Nel movimento più carismatico di tutti, scaturito da un’ondata di anti-politica senza paragoni, si affermerebbe un processo di selezione del leader squisitamente politico.

Se fosse vera anche solo metà delle chiacchiere che si fanno su Luigi Di Maio, e che lo danno lanciato come candidato premier del Movimento Cinque Stelle alle prossime elezioni, ci troveremmo di fronte a un fatto nuovo della nostra vita democratica, a una sua maturazione. Nel movimento più carismatico di tutti, sorto come d’incanto intorno alla verve oratoria di un comico, nel pieno di un’ondata anti-politica senza paragoni in Europa, si affermerebbe infatti un processo di selezione e di formazione della classe dirigente squisitamente politico.
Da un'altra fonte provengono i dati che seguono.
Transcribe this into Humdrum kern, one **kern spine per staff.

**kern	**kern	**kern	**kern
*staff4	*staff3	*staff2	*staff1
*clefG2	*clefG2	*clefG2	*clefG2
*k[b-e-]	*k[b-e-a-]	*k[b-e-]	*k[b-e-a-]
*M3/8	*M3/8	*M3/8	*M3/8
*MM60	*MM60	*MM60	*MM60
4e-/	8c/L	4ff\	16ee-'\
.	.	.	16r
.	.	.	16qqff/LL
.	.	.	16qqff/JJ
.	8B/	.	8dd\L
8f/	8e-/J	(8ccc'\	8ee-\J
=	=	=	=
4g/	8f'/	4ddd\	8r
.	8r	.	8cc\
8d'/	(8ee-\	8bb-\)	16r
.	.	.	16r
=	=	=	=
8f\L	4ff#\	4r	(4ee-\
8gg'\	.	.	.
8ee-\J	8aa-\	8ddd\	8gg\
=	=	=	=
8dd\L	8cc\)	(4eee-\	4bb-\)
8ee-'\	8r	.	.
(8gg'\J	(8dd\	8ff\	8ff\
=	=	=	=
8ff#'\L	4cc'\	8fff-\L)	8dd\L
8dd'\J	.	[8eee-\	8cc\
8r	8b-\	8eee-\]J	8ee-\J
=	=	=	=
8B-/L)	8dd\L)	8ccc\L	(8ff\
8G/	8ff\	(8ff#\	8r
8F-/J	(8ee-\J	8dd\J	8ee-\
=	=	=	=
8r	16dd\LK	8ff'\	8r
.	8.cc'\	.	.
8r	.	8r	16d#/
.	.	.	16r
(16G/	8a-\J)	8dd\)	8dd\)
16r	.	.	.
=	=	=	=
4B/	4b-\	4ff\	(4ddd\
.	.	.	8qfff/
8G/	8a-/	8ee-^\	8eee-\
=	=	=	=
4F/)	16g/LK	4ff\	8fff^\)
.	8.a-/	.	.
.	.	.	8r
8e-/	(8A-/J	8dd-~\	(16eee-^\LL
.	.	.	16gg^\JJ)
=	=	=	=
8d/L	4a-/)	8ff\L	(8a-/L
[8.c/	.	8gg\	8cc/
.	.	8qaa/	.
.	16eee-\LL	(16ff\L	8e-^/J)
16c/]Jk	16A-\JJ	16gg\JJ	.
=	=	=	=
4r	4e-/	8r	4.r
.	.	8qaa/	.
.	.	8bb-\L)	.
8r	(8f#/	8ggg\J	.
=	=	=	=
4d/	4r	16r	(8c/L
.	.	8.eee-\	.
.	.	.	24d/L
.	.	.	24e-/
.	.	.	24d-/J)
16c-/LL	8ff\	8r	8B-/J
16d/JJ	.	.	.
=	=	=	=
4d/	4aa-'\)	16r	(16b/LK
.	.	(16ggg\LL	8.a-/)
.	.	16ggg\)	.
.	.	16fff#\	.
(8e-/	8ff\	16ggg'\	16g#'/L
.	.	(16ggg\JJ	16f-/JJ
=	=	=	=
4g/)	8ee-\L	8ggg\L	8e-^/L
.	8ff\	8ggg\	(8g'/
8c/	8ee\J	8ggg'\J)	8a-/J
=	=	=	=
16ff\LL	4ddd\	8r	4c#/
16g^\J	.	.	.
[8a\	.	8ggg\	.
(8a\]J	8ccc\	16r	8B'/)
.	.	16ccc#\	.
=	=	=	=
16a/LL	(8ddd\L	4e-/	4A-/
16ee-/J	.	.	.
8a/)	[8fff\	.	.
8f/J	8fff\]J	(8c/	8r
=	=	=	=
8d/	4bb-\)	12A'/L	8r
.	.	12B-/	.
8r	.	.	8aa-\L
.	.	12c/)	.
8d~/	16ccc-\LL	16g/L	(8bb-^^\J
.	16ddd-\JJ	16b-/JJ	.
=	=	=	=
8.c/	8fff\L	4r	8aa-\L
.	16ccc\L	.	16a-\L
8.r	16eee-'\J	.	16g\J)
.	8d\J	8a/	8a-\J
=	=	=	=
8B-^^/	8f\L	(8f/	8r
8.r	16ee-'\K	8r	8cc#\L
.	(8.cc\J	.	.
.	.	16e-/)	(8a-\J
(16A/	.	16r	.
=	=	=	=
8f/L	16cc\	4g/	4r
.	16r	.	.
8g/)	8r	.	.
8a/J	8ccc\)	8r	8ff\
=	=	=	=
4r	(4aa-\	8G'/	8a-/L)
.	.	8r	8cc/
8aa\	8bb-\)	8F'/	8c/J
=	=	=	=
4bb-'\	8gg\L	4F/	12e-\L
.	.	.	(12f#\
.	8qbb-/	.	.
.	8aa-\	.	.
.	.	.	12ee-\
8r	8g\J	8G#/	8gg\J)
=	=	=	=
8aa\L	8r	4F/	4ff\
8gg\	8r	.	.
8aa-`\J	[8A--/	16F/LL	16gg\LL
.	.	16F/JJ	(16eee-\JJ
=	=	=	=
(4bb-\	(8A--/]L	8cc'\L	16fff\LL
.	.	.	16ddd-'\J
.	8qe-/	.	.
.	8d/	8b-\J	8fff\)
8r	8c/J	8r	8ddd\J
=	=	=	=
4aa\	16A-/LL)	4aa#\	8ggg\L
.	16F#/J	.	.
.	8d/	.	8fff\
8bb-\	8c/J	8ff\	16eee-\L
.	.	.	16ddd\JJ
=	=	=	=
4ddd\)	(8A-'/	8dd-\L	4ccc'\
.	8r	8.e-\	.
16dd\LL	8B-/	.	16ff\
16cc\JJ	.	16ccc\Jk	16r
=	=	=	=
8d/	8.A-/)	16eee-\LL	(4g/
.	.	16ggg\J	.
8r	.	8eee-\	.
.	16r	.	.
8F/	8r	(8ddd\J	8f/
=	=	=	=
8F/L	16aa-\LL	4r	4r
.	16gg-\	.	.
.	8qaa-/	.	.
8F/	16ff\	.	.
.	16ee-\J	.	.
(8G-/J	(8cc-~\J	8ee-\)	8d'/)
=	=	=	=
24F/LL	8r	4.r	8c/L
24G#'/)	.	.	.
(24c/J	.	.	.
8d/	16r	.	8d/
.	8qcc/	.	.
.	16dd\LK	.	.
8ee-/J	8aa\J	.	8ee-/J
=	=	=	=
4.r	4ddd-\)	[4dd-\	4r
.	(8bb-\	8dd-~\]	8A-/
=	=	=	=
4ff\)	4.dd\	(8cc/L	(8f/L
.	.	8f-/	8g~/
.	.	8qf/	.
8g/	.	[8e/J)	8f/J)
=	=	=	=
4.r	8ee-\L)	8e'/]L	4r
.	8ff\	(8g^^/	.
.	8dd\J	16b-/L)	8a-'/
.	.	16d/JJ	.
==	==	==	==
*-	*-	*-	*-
E nel senso buono: basato cioè sulle competenze e sulla capacità di creare consenso, non sulla lotta tra correnti e i lunghi coltelli delle preferenze.

Di Maio ha l’aria di un bravo ragazzo, con i capelli più corti e gli occhi meno indemoniati di un Grillo o di un Casaleggio; eppure sembra al contempo capace di garantire anche l’elettorato tradizionale grillino, col sostegno del fondatore. Ma anche se a prevalere fosse un altro dei tre cavalli di razza del M5S, ci troveremmo ugualmente davanti a una svolta. P er chiunque di loro la promozione a leader e portabandiera sarebbe infatti un premio assegnato alla attività parlamentare: dunque un sigillo al processo di transizione da un movimento gravido di pulsioni anti-parlamentari, e perfino sfiorato da qualche tentazione extraparlamentare, a una forza politica certamente originale e anomala, ma pienamente inserita nel gioco della democrazia rappresentativa.

Non è cosa da poco, trattandosi di un polo che attrae tuttora un quarto degli elettori italiani, e che ha dimostrato nel tempo di non essere un fuoco di paglia, radicandosi in maniera perfino sorprendente nelle abitudini di voto degli italiani. Il che vuol dire che interpreta un’esigenza e riempie un vuoto non colmato anche nell’epoca di Renzi (e la leggina con cui i partiti si sono appena condonati i bilanci spiega bene di che natura sia). A livello del governo locale poi, dove non sono impacciati dal peso di proposte economiche ancora un po’ naïf, i grillini possono contare su una immagine di forza moralizzatrice, da guardian angels della cosa pubblica, che li rende elettoralmente competitivi anche a prescindere da Grillo (la ragione per cui non si vota subito a Roma, o in Sicilia, è proprio la concreta probabilità di vittoria dei Cinque Stelle).
Il Movimento ha insomma bisogno di compiere il salto di qualità di una leadership per così dire laica, e credibile. Ma non basta mettersi la cravatta e buttare le scie chimiche: perché funzioni questa operazione deve essere vera, sincera. Di Maio, o chi per lui verrà scelto per correre alle prossime elezioni, non può essere un puro prestanome, al quale è impedito in partenza di introdurre le necessarie innovazioni. La prima delle quali, condizione indispensabile per fare davvero politica, è la possibilità di stringere alleanze senza dannarsi l’anima, per strappare così risultati concreti. È questa infatti l’essenza stessa della democrazia parlamentare: nella quale uno vale uno, ma non vale niente finché non conquista una maggioranza.